[Exercise data]:
§
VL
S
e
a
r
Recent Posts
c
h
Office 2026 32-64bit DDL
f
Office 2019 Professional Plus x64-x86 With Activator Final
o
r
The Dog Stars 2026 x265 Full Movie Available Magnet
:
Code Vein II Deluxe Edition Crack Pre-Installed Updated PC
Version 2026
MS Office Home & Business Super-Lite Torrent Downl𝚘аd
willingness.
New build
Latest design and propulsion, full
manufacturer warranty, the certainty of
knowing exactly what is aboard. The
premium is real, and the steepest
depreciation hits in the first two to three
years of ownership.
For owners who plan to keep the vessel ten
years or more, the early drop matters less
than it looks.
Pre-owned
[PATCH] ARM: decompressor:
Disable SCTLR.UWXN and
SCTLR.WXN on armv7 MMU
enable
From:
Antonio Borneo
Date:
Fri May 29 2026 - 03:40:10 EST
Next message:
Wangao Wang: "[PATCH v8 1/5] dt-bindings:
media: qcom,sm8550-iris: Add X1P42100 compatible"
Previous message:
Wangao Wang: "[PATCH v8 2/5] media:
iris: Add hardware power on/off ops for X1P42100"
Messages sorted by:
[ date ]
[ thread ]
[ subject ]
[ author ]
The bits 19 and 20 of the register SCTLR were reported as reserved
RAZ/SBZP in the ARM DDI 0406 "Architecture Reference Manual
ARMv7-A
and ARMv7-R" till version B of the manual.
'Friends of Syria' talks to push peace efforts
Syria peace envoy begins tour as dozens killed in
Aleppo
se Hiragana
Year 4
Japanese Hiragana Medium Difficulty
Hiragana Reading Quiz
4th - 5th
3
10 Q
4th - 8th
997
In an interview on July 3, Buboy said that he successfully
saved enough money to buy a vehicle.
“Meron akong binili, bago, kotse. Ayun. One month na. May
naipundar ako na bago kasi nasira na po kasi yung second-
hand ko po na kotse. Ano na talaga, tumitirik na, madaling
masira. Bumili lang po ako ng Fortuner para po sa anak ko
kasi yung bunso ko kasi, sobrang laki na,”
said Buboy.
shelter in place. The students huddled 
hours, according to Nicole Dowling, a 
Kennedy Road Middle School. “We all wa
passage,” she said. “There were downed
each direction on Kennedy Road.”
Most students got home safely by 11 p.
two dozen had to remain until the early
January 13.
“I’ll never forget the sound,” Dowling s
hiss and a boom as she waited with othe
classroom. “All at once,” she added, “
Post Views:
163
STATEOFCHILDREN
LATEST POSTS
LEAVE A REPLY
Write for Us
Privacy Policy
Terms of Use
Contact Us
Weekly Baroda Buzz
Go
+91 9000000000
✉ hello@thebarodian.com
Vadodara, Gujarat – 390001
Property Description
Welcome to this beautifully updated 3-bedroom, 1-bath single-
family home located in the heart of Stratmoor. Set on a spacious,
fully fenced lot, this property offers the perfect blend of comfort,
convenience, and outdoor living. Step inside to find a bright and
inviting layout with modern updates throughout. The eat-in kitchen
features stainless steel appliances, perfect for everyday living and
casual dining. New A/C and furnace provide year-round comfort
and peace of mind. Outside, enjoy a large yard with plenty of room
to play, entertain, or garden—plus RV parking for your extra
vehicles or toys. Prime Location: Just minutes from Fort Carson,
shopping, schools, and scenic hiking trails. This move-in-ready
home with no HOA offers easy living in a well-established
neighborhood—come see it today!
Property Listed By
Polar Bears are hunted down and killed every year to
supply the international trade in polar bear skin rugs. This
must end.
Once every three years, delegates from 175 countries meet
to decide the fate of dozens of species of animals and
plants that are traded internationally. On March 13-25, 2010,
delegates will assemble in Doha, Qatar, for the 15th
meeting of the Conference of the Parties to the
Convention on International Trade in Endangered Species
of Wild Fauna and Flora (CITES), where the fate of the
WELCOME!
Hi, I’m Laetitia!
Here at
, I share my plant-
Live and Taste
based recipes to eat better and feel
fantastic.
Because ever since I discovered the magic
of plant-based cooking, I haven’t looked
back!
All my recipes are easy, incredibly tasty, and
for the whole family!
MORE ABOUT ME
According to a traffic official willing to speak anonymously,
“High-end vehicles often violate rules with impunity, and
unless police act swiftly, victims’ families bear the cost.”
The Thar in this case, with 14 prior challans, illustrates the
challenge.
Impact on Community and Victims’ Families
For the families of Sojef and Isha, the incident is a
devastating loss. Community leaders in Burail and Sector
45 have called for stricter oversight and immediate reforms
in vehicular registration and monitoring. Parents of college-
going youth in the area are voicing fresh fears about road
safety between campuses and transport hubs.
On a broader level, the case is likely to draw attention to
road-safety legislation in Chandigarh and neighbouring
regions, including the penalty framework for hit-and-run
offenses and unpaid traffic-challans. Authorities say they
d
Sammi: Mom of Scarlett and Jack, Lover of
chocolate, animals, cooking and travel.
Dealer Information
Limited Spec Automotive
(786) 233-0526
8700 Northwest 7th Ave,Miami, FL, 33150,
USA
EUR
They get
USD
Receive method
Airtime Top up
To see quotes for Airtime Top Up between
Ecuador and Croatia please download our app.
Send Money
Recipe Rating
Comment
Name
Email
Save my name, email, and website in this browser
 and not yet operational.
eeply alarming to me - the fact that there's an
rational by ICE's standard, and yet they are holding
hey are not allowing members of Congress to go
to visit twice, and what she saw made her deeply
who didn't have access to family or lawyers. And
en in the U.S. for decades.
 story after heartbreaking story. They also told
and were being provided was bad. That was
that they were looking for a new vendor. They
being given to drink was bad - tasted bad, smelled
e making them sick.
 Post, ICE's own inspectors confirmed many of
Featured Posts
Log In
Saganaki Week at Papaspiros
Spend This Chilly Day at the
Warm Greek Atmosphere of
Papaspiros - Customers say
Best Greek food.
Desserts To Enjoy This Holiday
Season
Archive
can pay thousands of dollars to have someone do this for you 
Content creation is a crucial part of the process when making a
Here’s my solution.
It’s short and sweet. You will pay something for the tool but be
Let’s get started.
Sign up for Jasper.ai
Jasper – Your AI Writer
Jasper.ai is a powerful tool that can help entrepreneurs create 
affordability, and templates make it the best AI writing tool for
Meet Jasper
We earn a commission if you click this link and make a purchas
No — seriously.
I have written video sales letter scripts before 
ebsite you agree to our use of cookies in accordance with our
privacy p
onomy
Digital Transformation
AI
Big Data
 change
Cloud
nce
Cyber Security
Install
§
[Task to complete]: Please reproduce exactly the lines from the first one of the records above through the line containing "saved enough money to buy a vehicle.", both included, and nothing else.

[Result of this exercise]:
VL
S
e
a
r
Recent Posts
c
h
Office 2026 32-64bit DDL
f
Office 2019 Professional Plus x64-x86 With Activator Final
o
r
The Dog Stars 2026 x265 Full Movie Available Magnet
:
Code Vein II Deluxe Edition Crack Pre-Installed Updated PC
Version 2026
MS Office Home & Business Super-Lite Torrent Downl𝚘аd
willingness.
New build
Latest design and propulsion, full
manufacturer warranty, the certainty of
knowing exactly what is aboard. The
premium is real, and the steepest
depreciation hits in the first two to three
years of ownership.
For owners who plan to keep the vessel ten
years or more, the early drop matters less
than it looks.
Pre-owned
[PATCH] ARM: decompressor:
Disable SCTLR.UWXN and
SCTLR.WXN on armv7 MMU
enable
From:
Antonio Borneo
Date:
Fri May 29 2026 - 03:40:10 EST
Next message:
Wangao Wang: "[PATCH v8 1/5] dt-bindings:
media: qcom,sm8550-iris: Add X1P42100 compatible"
Previous message:
Wangao Wang: "[PATCH v8 2/5] media:
iris: Add hardware power on/off ops for X1P42100"
Messages sorted by:
[ date ]
[ thread ]
[ subject ]
[ author ]
The bits 19 and 20 of the register SCTLR were reported as reserved
RAZ/SBZP in the ARM DDI 0406 "Architecture Reference Manual
ARMv7-A
and ARMv7-R" till version B of the manual.
'Friends of Syria' talks to push peace efforts
Syria peace envoy begins tour as dozens killed in
Aleppo
se Hiragana
Year 4
Japanese Hiragana Medium Difficulty
Hiragana Reading Quiz
4th - 5th
3
10 Q
4th - 8th
997
In an interview on July 3, Buboy said that he successfully
saved enough money to buy a vehicle.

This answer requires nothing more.